— Your objective —
Copy every line of the data below word for word, leaving out the picture markers.

Tasks on understanding figures:
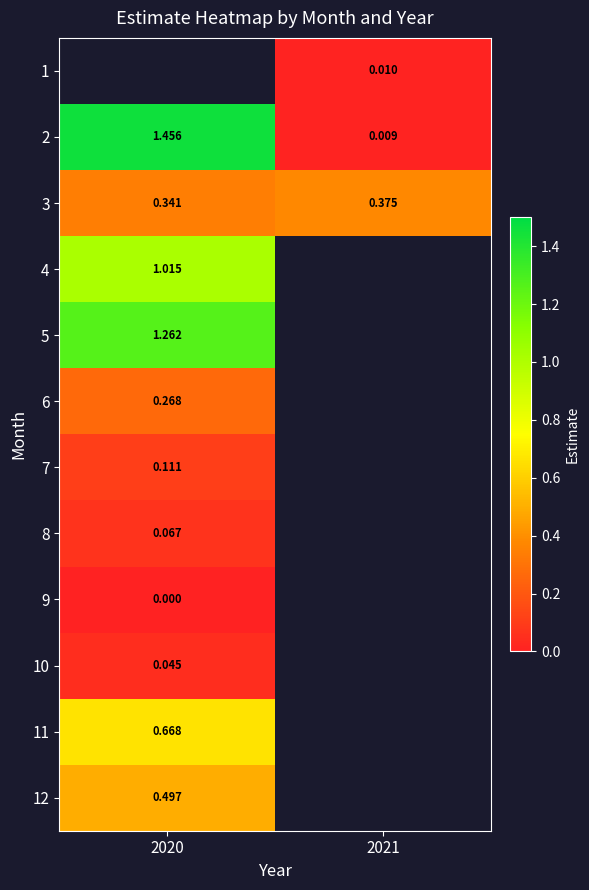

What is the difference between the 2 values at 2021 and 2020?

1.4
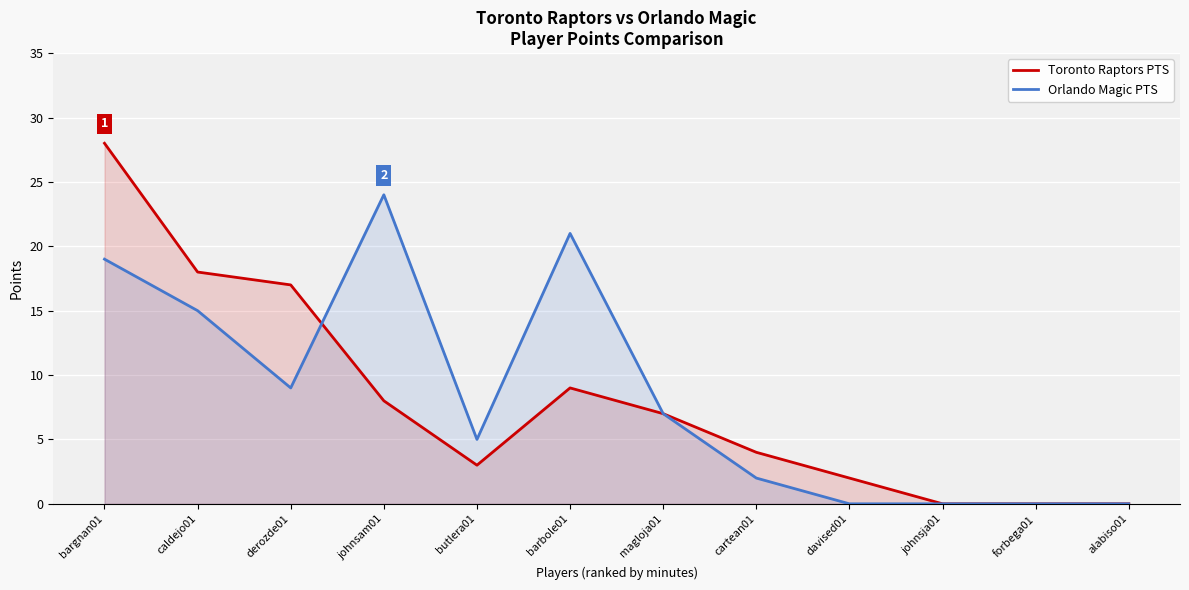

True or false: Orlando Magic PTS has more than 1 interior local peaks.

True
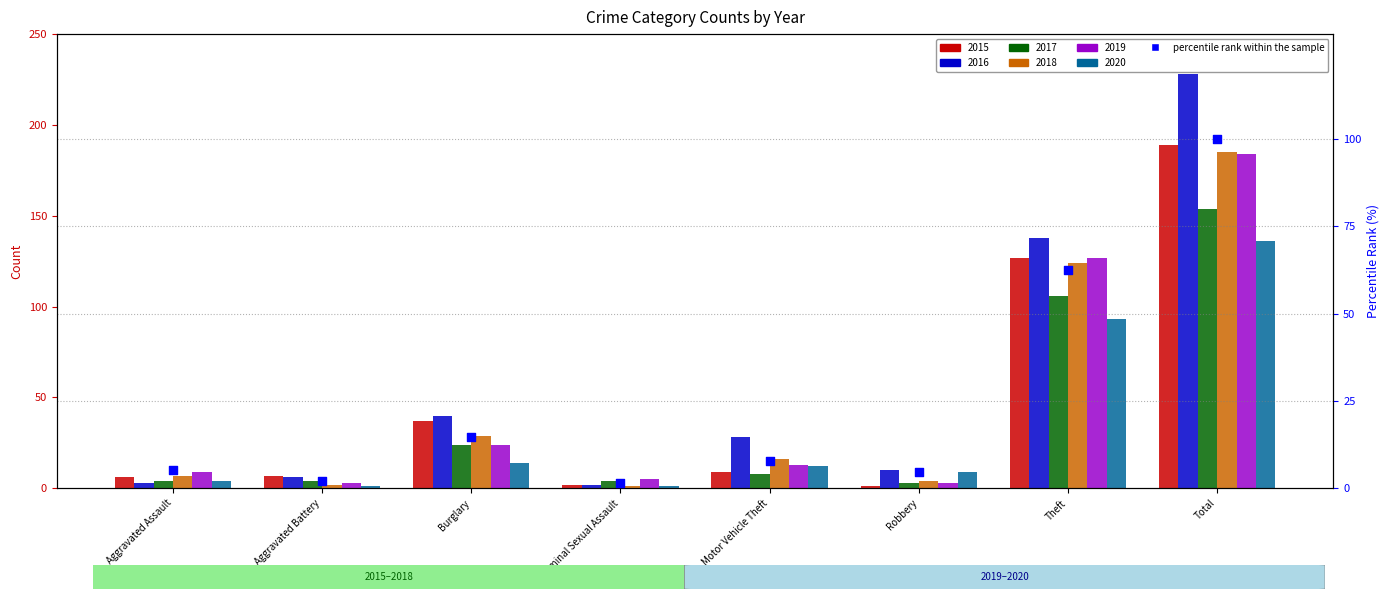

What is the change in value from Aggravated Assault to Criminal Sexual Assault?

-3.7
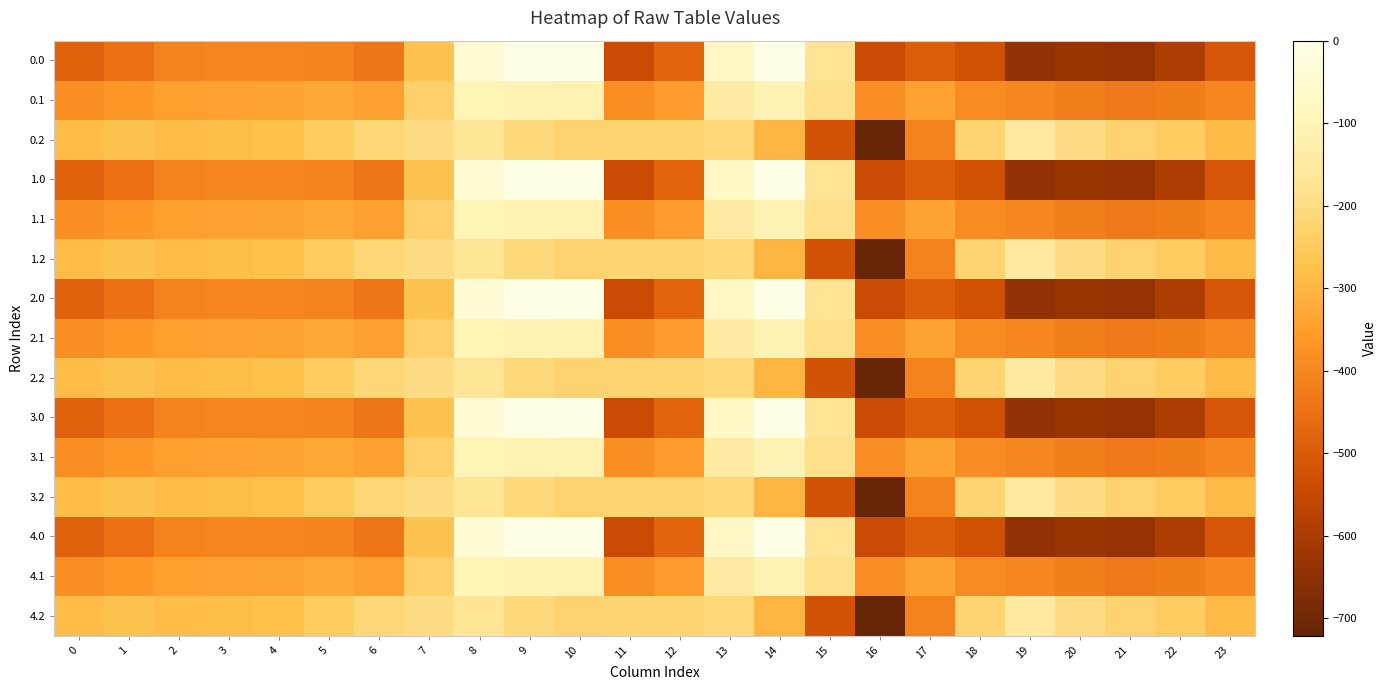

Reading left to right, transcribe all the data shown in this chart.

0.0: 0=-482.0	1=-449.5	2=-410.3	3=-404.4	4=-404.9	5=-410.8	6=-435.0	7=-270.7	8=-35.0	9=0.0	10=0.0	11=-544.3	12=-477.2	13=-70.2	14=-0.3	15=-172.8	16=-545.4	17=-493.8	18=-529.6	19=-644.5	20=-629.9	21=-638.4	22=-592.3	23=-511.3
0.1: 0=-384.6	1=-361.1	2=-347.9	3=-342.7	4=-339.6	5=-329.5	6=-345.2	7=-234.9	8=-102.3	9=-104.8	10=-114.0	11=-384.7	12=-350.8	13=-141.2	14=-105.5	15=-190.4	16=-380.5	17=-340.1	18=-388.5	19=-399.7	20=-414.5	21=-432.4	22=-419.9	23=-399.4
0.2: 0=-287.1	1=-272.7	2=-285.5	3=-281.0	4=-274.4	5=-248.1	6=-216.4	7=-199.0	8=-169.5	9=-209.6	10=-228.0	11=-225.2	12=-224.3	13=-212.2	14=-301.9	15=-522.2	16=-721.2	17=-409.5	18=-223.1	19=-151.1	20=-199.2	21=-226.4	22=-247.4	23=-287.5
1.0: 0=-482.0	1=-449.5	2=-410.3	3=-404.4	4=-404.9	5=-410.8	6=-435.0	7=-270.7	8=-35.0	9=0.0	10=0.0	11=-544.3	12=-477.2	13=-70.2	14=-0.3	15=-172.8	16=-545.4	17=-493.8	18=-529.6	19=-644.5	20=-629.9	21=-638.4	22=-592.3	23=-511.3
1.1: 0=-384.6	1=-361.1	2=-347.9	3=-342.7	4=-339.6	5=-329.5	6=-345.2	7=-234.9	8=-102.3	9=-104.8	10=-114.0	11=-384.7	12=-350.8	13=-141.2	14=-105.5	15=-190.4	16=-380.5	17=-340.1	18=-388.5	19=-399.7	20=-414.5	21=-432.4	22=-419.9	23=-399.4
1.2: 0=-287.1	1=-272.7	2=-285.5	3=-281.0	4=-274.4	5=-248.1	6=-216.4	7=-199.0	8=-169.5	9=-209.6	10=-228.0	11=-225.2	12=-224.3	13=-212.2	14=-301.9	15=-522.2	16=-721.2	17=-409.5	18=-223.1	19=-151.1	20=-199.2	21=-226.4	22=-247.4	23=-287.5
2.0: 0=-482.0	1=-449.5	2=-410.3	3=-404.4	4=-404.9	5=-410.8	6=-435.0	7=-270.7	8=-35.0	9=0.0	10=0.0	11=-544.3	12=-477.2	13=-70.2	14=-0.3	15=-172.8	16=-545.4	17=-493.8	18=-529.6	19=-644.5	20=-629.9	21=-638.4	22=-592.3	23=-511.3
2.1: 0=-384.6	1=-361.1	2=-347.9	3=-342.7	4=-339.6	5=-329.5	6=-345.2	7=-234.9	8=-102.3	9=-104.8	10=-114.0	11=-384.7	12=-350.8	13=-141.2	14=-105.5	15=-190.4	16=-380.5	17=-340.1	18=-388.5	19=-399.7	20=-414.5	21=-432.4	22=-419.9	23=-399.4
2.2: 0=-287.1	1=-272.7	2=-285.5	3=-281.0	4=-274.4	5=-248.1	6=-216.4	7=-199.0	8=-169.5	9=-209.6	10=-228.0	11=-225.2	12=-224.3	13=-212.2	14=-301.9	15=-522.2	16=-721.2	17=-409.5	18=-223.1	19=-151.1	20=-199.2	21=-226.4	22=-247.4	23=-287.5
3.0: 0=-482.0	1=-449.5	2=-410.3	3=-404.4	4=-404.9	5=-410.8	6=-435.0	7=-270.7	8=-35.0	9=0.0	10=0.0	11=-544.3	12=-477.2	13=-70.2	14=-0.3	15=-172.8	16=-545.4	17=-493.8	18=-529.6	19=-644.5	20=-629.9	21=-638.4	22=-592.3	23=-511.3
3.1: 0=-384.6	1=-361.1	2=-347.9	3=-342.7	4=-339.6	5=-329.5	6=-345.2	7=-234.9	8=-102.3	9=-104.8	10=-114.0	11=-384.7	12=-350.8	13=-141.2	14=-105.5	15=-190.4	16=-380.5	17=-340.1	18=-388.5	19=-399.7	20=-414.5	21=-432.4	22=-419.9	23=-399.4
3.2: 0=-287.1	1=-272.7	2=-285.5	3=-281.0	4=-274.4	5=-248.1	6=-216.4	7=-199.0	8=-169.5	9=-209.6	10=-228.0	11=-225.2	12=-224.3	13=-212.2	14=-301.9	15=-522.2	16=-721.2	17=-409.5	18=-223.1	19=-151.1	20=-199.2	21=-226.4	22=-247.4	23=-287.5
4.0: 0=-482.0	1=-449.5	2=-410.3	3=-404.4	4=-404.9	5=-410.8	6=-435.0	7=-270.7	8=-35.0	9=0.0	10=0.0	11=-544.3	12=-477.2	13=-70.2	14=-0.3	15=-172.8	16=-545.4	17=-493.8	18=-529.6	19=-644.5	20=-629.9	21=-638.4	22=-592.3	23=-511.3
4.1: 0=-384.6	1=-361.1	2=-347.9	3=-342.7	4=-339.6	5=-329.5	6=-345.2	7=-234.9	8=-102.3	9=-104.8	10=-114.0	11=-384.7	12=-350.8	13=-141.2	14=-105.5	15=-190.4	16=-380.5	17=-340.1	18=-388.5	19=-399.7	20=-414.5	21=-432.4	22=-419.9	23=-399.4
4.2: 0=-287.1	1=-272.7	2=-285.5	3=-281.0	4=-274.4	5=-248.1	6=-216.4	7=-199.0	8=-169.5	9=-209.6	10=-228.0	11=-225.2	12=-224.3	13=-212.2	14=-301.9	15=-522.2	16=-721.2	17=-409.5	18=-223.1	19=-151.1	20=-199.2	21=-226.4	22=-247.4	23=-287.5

— Your response —
What is the difference between the 2 values at 2021 and 2020?

1.4

True or false: Orlando Magic PTS has more than 1 interior local peaks.

True

What is the change in value from Aggravated Assault to Criminal Sexual Assault?

-3.7

Reading left to right, transcribe all the data shown in this chart.

0.0: 0=-482.0	1=-449.5	2=-410.3	3=-404.4	4=-404.9	5=-410.8	6=-435.0	7=-270.7	8=-35.0	9=0.0	10=0.0	11=-544.3	12=-477.2	13=-70.2	14=-0.3	15=-172.8	16=-545.4	17=-493.8	18=-529.6	19=-644.5	20=-629.9	21=-638.4	22=-592.3	23=-511.3
0.1: 0=-384.6	1=-361.1	2=-347.9	3=-342.7	4=-339.6	5=-329.5	6=-345.2	7=-234.9	8=-102.3	9=-104.8	10=-114.0	11=-384.7	12=-350.8	13=-141.2	14=-105.5	15=-190.4	16=-380.5	17=-340.1	18=-388.5	19=-399.7	20=-414.5	21=-432.4	22=-419.9	23=-399.4
0.2: 0=-287.1	1=-272.7	2=-285.5	3=-281.0	4=-274.4	5=-248.1	6=-216.4	7=-199.0	8=-169.5	9=-209.6	10=-228.0	11=-225.2	12=-224.3	13=-212.2	14=-301.9	15=-522.2	16=-721.2	17=-409.5	18=-223.1	19=-151.1	20=-199.2	21=-226.4	22=-247.4	23=-287.5
1.0: 0=-482.0	1=-449.5	2=-410.3	3=-404.4	4=-404.9	5=-410.8	6=-435.0	7=-270.7	8=-35.0	9=0.0	10=0.0	11=-544.3	12=-477.2	13=-70.2	14=-0.3	15=-172.8	16=-545.4	17=-493.8	18=-529.6	19=-644.5	20=-629.9	21=-638.4	22=-592.3	23=-511.3
1.1: 0=-384.6	1=-361.1	2=-347.9	3=-342.7	4=-339.6	5=-329.5	6=-345.2	7=-234.9	8=-102.3	9=-104.8	10=-114.0	11=-384.7	12=-350.8	13=-141.2	14=-105.5	15=-190.4	16=-380.5	17=-340.1	18=-388.5	19=-399.7	20=-414.5	21=-432.4	22=-419.9	23=-399.4
1.2: 0=-287.1	1=-272.7	2=-285.5	3=-281.0	4=-274.4	5=-248.1	6=-216.4	7=-199.0	8=-169.5	9=-209.6	10=-228.0	11=-225.2	12=-224.3	13=-212.2	14=-301.9	15=-522.2	16=-721.2	17=-409.5	18=-223.1	19=-151.1	20=-199.2	21=-226.4	22=-247.4	23=-287.5
2.0: 0=-482.0	1=-449.5	2=-410.3	3=-404.4	4=-404.9	5=-410.8	6=-435.0	7=-270.7	8=-35.0	9=0.0	10=0.0	11=-544.3	12=-477.2	13=-70.2	14=-0.3	15=-172.8	16=-545.4	17=-493.8	18=-529.6	19=-644.5	20=-629.9	21=-638.4	22=-592.3	23=-511.3
2.1: 0=-384.6	1=-361.1	2=-347.9	3=-342.7	4=-339.6	5=-329.5	6=-345.2	7=-234.9	8=-102.3	9=-104.8	10=-114.0	11=-384.7	12=-350.8	13=-141.2	14=-105.5	15=-190.4	16=-380.5	17=-340.1	18=-388.5	19=-399.7	20=-414.5	21=-432.4	22=-419.9	23=-399.4
2.2: 0=-287.1	1=-272.7	2=-285.5	3=-281.0	4=-274.4	5=-248.1	6=-216.4	7=-199.0	8=-169.5	9=-209.6	10=-228.0	11=-225.2	12=-224.3	13=-212.2	14=-301.9	15=-522.2	16=-721.2	17=-409.5	18=-223.1	19=-151.1	20=-199.2	21=-226.4	22=-247.4	23=-287.5
3.0: 0=-482.0	1=-449.5	2=-410.3	3=-404.4	4=-404.9	5=-410.8	6=-435.0	7=-270.7	8=-35.0	9=0.0	10=0.0	11=-544.3	12=-477.2	13=-70.2	14=-0.3	15=-172.8	16=-545.4	17=-493.8	18=-529.6	19=-644.5	20=-629.9	21=-638.4	22=-592.3	23=-511.3
3.1: 0=-384.6	1=-361.1	2=-347.9	3=-342.7	4=-339.6	5=-329.5	6=-345.2	7=-234.9	8=-102.3	9=-104.8	10=-114.0	11=-384.7	12=-350.8	13=-141.2	14=-105.5	15=-190.4	16=-380.5	17=-340.1	18=-388.5	19=-399.7	20=-414.5	21=-432.4	22=-419.9	23=-399.4
3.2: 0=-287.1	1=-272.7	2=-285.5	3=-281.0	4=-274.4	5=-248.1	6=-216.4	7=-199.0	8=-169.5	9=-209.6	10=-228.0	11=-225.2	12=-224.3	13=-212.2	14=-301.9	15=-522.2	16=-721.2	17=-409.5	18=-223.1	19=-151.1	20=-199.2	21=-226.4	22=-247.4	23=-287.5
4.0: 0=-482.0	1=-449.5	2=-410.3	3=-404.4	4=-404.9	5=-410.8	6=-435.0	7=-270.7	8=-35.0	9=0.0	10=0.0	11=-544.3	12=-477.2	13=-70.2	14=-0.3	15=-172.8	16=-545.4	17=-493.8	18=-529.6	19=-644.5	20=-629.9	21=-638.4	22=-592.3	23=-511.3
4.1: 0=-384.6	1=-361.1	2=-347.9	3=-342.7	4=-339.6	5=-329.5	6=-345.2	7=-234.9	8=-102.3	9=-104.8	10=-114.0	11=-384.7	12=-350.8	13=-141.2	14=-105.5	15=-190.4	16=-380.5	17=-340.1	18=-388.5	19=-399.7	20=-414.5	21=-432.4	22=-419.9	23=-399.4
4.2: 0=-287.1	1=-272.7	2=-285.5	3=-281.0	4=-274.4	5=-248.1	6=-216.4	7=-199.0	8=-169.5	9=-209.6	10=-228.0	11=-225.2	12=-224.3	13=-212.2	14=-301.9	15=-522.2	16=-721.2	17=-409.5	18=-223.1	19=-151.1	20=-199.2	21=-226.4	22=-247.4	23=-287.5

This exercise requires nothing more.